Of Baltic German origin, von Renteln studied law and economics in Berlin and Rostock, but became a journalist. In 1928, he joined the NSDAP and the following year, he became the founder and head of the National Socialist Schoolchildren's League (NSS). In 1931, he was appointed the head of the Hitler Youth, but he gave up leadership of the two organizations upon his election to the Reichstag in 1932.

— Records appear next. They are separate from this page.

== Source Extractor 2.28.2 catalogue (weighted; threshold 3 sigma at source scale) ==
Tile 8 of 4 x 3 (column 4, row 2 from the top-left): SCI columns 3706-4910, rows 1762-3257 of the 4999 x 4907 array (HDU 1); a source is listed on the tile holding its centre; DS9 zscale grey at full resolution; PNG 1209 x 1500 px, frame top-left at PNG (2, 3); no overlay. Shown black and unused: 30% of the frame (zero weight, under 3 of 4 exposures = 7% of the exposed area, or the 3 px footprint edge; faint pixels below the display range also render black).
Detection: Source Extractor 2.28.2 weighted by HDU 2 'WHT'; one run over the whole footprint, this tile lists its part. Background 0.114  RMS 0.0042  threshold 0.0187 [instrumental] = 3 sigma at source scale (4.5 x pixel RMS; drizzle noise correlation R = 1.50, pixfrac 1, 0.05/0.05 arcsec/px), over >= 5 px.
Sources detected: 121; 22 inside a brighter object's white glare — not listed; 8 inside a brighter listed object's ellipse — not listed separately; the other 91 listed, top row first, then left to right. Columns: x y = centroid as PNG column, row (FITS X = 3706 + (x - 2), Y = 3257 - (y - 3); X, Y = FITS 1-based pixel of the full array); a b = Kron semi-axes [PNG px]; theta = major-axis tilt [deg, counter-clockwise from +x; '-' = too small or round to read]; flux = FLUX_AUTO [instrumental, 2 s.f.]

In 1932–1933 he led the Combat League of the Commercial Middle Class (NS-Kampfbund für den Gewerblichen Mittelstand), an organisation allegedly "Deflecting Jewish Atrocity and Boycott-Mongering", participating in the boycott of Jewish businesses and other forms of persecution. In June 1933, he was appointed President of the National Socialist Council of Industry and Trade (Nationalsozialistische Handwerks-, Handels-, und Gewerbeorganisation or NS-HAGO), holding this position until 1935, when this organisation was merged with the German Labor Front (DAF).[1] Von Renteln became a staff leader of the German Labor Front. In 1940, he was appointed the Reich Leader of the Trade and Artisanship Section of the NSDAP (Hauptamtsleiter Handel und Handwerk in der Reichsleitung der NSDAP). He was also the head of the Supreme Court of the Reich Labor Front.

In July 1941, he was appointed the Generalkommissar of Generalbezirk Litauen (roughly modern Lithuania), where he took harsh measures against the Jewish population. On August 26, 1941, he ordered that all telephones and lines were to be stripped, postal service be cut off, and bridges to the Kaunas (Kovno) Ghetto be surrounded with barbed wire fences to prevent people from jumping off. This order also forbade the Jews of the Kovno ghetto to use doors, window frames, or houses for fuel. In 1943, he was implicated in the clearing of the Vilna Ghetto, deporting 20,000 Jews to concentration or death camps, as well as in plundering.

According to some accounts, after World War II, he was captured by the Russians, tried, and hanged for war crimes in 1946. According to other sources, after the war he lived under a falser identity in South America and died there.[2] His death has never been fully confirmed.